INSTRUCTIONS TO FOLLOW:
Copy out the whole ordsample help page below, from the top navigation line to the final comment line, keeping every line intact.
━━ TEXT EXCERPT
Home

/

CRAN

/

GenOrd

/

ordsample: Drawing a sample of discrete data

ordsample: Drawing a sample of discrete data
In GenOrd: Simulation of Discrete Random Variables with Given Correlation Matrix and Marginal Distributions

Description Usage Arguments Value Author(s) See Also Examples

View source: R/ordsample.R

The function draws a sample from a multivariate discrete variable with correlation matrix Sigma and prescribed marginal distributions marginal

1 2	ordsample(n, marginal, Sigma, support = list(), Spearman = FALSE, cormat = "discrete")

`n`	the sample size
`marginal`	a list of k elements, where k is the number of variables. The i-th element of `marginal` is the vector of the cumulative probabilities defining the marginal distribution of the i-th component of the multivariate variable. If the i-th component can take k_i values, the i-th element of marginal will contain k_i-1 probabilities (the k_i-th is obviously 1 and shall not be included).
`Sigma`	the target correlation matrix of the multivariate discrete variable
`support`	a list of k elements, where k is the number of variables. The i-th element of `support` is the vector containing the ordered values of the support of the i-th variable. By default, the support of the i-th variable is 1,2,...,k_i
`Spearman`	if `TRUE`, the function finds Spearman's correlations (and it is not necessary to provide `support`), if `FALSE` (default) Pearson's correlations
`cormat`	`"discrete"` if the `Sigma` in input is the target correlation matrix of the multivariate discrete variable; `"continuous"` if the `Sigma` in input is the intermediate correlation matrix of the multivariate standard normal

a n\times k matrix of values drawn from the k-variate discrete r.v. with the desired marginal distributions and correlation matrix

Alessandro Barbiero, Pier Alda Ferrari

contord, ordcont, corrcheck

# Example 1

# draw a sample from a bivariate ordinal variable
# with 4 of categories and asymmetrical marginal distributions
# and correlation coefficient 0.6 (to be checked)
━━━━
━━ DATA SECTION
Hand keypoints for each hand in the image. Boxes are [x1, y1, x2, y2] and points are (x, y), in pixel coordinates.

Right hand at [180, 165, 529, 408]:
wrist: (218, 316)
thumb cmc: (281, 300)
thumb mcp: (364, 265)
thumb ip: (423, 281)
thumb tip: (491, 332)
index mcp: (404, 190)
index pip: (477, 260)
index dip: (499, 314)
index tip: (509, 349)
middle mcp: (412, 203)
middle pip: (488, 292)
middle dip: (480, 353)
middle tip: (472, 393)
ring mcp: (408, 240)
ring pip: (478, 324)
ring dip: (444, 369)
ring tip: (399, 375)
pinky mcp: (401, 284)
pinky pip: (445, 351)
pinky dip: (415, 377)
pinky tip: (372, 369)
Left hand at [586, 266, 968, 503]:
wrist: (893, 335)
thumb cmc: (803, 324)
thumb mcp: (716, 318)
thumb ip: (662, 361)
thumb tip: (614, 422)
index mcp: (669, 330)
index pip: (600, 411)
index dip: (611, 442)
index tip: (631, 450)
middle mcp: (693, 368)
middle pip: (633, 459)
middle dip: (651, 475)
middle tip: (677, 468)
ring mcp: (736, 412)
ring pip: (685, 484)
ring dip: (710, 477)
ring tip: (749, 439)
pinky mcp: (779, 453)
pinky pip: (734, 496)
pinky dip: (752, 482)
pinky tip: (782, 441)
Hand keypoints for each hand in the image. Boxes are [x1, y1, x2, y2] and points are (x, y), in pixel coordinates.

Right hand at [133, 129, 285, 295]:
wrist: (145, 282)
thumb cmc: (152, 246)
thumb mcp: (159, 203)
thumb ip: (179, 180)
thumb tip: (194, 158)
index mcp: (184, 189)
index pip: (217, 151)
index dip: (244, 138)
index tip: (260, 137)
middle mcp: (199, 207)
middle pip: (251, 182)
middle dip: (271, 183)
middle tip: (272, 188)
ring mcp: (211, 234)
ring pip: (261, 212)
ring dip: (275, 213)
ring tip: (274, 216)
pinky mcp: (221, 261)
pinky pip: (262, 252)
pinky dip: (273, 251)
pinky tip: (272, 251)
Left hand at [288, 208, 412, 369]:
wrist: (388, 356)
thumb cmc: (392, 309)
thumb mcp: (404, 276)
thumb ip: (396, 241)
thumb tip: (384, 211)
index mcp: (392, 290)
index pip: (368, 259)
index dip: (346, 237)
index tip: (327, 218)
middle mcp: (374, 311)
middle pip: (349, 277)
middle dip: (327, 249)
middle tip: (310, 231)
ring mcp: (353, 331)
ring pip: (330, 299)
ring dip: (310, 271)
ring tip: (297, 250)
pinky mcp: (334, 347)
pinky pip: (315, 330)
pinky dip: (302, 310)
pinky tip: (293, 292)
━━━━
SOLUTION TO THIS PROBLEM:
Home

/

CRAN

/

GenOrd

/

ordsample: Drawing a sample of discrete data

ordsample: Drawing a sample of discrete data
In GenOrd: Simulation of Discrete Random Variables with Given Correlation Matrix and Marginal Distributions

Description Usage Arguments Value Author(s) See Also Examples

View source: R/ordsample.R

The function draws a sample from a multivariate discrete variable with correlation matrix Sigma and prescribed marginal distributions marginal

1 2	ordsample(n, marginal, Sigma, support = list(), Spearman = FALSE, cormat = "discrete")

`n`	the sample size
`marginal`	a list of k elements, where k is the number of variables. The i-th element of `marginal` is the vector of the cumulative probabilities defining the marginal distribution of the i-th component of the multivariate variable. If the i-th component can take k_i values, the i-th element of marginal will contain k_i-1 probabilities (the k_i-th is obviously 1 and shall not be included).
`Sigma`	the target correlation matrix of the multivariate discrete variable
`support`	a list of k elements, where k is the number of variables. The i-th element of `support` is the vector containing the ordered values of the support of the i-th variable. By default, the support of the i-th variable is 1,2,...,k_i
`Spearman`	if `TRUE`, the function finds Spearman's correlations (and it is not necessary to provide `support`), if `FALSE` (default) Pearson's correlations
`cormat`	`"discrete"` if the `Sigma` in input is the target correlation matrix of the multivariate discrete variable; `"continuous"` if the `Sigma` in input is the intermediate correlation matrix of the multivariate standard normal

a n\times k matrix of values drawn from the k-variate discrete r.v. with the desired marginal distributions and correlation matrix

Alessandro Barbiero, Pier Alda Ferrari

contord, ordcont, corrcheck

# Example 1

# draw a sample from a bivariate ordinal variable
# with 4 of categories and asymmetrical marginal distributions
# and correlation coefficient 0.6 (to be checked)